| INSTRUCTIONS FOR THE TASK |
Beneath this instruction is a block of data; output from it exactly the lines that run from the one containing "weersomstandigheden?" through the one containing "เพิ่มลงตะกร้า", inclusive.

| TASK MATERIAL |

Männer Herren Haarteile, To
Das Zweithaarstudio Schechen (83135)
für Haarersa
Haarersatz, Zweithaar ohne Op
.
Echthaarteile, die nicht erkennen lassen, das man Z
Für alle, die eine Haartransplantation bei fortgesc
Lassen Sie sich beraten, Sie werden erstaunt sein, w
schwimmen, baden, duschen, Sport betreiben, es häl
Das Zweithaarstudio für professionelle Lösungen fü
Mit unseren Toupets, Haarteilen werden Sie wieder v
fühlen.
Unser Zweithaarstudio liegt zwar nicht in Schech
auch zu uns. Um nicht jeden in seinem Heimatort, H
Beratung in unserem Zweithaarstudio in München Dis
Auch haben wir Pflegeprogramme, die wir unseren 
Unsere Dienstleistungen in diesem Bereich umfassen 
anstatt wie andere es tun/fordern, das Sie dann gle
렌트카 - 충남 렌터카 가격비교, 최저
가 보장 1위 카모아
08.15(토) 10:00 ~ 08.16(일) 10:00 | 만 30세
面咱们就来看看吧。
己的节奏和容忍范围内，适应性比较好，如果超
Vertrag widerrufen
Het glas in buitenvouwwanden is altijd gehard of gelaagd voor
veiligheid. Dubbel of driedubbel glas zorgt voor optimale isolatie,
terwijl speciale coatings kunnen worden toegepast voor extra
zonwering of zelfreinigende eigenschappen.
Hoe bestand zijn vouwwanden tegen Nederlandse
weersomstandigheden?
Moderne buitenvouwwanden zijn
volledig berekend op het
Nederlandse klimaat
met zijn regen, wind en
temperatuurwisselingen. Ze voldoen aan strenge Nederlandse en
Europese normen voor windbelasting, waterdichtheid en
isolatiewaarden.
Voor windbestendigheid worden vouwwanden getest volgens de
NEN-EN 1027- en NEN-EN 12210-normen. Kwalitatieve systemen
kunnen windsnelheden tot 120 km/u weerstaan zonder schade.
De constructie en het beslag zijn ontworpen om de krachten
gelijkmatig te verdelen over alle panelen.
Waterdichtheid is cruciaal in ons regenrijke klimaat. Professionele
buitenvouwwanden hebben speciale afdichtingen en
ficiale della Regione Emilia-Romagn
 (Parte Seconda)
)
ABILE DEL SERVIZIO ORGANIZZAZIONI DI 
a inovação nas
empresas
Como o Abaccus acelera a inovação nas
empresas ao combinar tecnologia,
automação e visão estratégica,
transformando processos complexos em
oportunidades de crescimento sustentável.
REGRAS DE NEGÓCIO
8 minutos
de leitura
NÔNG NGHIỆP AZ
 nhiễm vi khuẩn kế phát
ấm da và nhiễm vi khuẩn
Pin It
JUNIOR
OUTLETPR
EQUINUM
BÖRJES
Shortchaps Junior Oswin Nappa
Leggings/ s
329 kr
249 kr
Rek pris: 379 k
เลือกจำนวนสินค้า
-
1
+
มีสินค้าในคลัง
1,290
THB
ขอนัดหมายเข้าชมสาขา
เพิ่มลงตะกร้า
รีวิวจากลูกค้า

| PROBLEM SOLUTION |
weersomstandigheden?
Moderne buitenvouwwanden zijn
volledig berekend op het
Nederlandse klimaat
met zijn regen, wind en
temperatuurwisselingen. Ze voldoen aan strenge Nederlandse en
Europese normen voor windbelasting, waterdichtheid en
isolatiewaarden.
Voor windbestendigheid worden vouwwanden getest volgens de
NEN-EN 1027- en NEN-EN 12210-normen. Kwalitatieve systemen
kunnen windsnelheden tot 120 km/u weerstaan zonder schade.
De constructie en het beslag zijn ontworpen om de krachten
gelijkmatig te verdelen over alle panelen.
Waterdichtheid is cruciaal in ons regenrijke klimaat. Professionele
buitenvouwwanden hebben speciale afdichtingen en
ficiale della Regione Emilia-Romagn
 (Parte Seconda)
)
ABILE DEL SERVIZIO ORGANIZZAZIONI DI 
a inovação nas
empresas
Como o Abaccus acelera a inovação nas
empresas ao combinar tecnologia,
automação e visão estratégica,
transformando processos complexos em
oportunidades de crescimento sustentável.
REGRAS DE NEGÓCIO
8 minutos
de leitura
NÔNG NGHIỆP AZ
 nhiễm vi khuẩn kế phát
ấm da và nhiễm vi khuẩn
Pin It
JUNIOR
OUTLETPR
EQUINUM
BÖRJES
Shortchaps Junior Oswin Nappa
Leggings/ s
329 kr
249 kr
Rek pris: 379 k
เลือกจำนวนสินค้า
-
1
+
มีสินค้าในคลัง
1,290
THB
ขอนัดหมายเข้าชมสาขา
เพิ่มลงตะกร้า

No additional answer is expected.